Torrey Pines Institute (TPIMS) combines a unique set of tools in order to provide a robust and cost effective drug discovery program. These tools which include TPIMS' proprietary "high density" combinatorial libraries, ligand and target based computational methods, as well as traditional medicinal chemistry which allows the implementation of the assay or assays (drug or biochemical tests) that are most relevant to the end goal. A key advantage to TPIMS' unique drug discovery tools comes from the fact they can be used effectively in conjunction with a large range of assays, from ultra high throughput screening centers through to multi end-point in vivo models.

Additionally the TPIMS platform accommodates a high degree of flexibility in the drug discovery process maximizing any level of knowledge related to the biological system under study. The figure below illustrates that TPIMS' goal is to discover clinically viable candidates by following a path that is flexible, iterative and state of the art.


Lead Discovery and Optimization

The screening and deconvolution of Torrey Pines Institute' libraries leads to the rapid identification of lead individual compounds as well as information on structural analogs. Inherent in the deconvolution of the Torrey Pines Institute libraries is a certain amount of structure activity relationship ("SAR") data. This information alone or in conjunction with prior knowledge of the target(s) and/or additional leads is used to optimize the current leads.

Target Based

When specific information is known about the target from crystallography or NMR studies, three dimensional models can be used to optimize leads. For example, leads derived from our libraries and other compound collections can be "docked" into the model targets to both identify putative binding modes as well as identify opportunities for increasing activity. As an example, in previous studies using docking models obtained with small molecules and protein kinases specific modifications to leads were identified. These structural modifications were designed to improve activity by including nitrogen atoms at specific positions in order to make hydrogen bonds with the target.

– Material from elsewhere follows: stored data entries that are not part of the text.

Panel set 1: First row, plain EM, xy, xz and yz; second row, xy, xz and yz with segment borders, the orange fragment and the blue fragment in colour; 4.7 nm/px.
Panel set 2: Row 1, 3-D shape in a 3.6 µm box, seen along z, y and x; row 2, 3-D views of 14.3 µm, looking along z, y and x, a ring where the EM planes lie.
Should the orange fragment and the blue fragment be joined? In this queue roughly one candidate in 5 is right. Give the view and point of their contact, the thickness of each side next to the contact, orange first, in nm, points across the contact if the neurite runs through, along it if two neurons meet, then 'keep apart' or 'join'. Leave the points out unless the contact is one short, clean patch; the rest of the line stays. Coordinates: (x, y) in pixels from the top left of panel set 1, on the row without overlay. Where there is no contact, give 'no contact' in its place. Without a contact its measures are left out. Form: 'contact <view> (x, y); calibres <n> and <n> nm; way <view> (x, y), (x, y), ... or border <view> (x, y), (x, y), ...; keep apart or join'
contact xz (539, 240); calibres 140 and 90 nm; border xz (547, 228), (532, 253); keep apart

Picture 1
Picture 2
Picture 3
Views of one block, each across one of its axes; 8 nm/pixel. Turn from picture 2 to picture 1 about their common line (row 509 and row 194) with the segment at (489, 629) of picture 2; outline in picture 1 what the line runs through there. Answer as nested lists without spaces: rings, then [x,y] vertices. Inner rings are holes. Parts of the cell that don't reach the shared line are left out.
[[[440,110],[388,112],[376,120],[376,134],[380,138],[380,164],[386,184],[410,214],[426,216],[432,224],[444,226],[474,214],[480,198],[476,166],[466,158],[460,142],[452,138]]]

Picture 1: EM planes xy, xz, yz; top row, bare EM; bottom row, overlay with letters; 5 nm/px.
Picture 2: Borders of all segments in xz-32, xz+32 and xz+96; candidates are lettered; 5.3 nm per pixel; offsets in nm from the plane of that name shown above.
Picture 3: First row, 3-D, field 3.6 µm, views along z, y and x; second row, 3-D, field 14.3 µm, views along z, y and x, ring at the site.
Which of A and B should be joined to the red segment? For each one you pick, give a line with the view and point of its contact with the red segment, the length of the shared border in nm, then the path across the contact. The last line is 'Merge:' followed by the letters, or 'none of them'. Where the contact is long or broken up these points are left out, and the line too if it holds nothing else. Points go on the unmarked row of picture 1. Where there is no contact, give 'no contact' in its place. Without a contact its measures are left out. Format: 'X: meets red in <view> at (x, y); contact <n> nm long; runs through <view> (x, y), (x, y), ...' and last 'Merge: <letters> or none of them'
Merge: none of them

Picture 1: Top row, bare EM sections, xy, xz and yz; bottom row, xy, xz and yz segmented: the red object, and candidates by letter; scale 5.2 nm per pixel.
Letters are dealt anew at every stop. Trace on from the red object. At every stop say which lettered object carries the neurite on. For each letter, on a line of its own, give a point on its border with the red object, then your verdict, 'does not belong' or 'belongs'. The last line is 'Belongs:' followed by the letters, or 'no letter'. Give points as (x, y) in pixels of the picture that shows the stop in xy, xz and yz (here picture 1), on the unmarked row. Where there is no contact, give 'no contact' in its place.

Another use of docking approaches is the virtual or in silico screening of synthetic combinatorial libraries and other compound collections. Using this approach we have identified novel protein kinase B and DNA metiltransferase inhibitors as potential therapeutic agents for the treatment of cancer. The outcome of such calculation is to predict what molecules within a library or collection are most and least likely to be active with a given receptor. Docking different combinatorial libraries that differ in the core scaffold with the same target enables the prediction of what library is the most likely to have activity. This process can be seen as a docking-based scaffold ranking and can be used to complement our traditional approach.

Ligand Based

Whether the leads and structural analogs are derived solely from the screening of Torrey Pines Institute' libraries or additional information is known from others sources, the information can be used to identify and optimize the leads from a ligand perspective. For example, active leads can be overlayed on top of each other to identify key common features (Figure below). This information can be used to aid in scaffold hopping and in in silico screening of other TPMIS libraries as well as other compound collections.

Additionally novel computational strategies are in constant development to speed up in silico screening of compound libraries. Figure below shows how after applying a dynamic clustering protocol a reduced number of conformers is obtained while maintaining a biologically relevant ensemble.

Individual Compounds Synthesis

Torrey Pines Institute possesses the capability to rapidly synthesize, purify and characterize (by LCMS and NMR) any individual compound contained in the libraries as well as structural analogs in quantities needed for any secondary lead confirmation assays. This capability is due to the fact that the synthetic schemes have already been developed and optimized when the library was developed. Thus, this ability facilitates the opportunity to execute necessary experiments before entering clinical trials.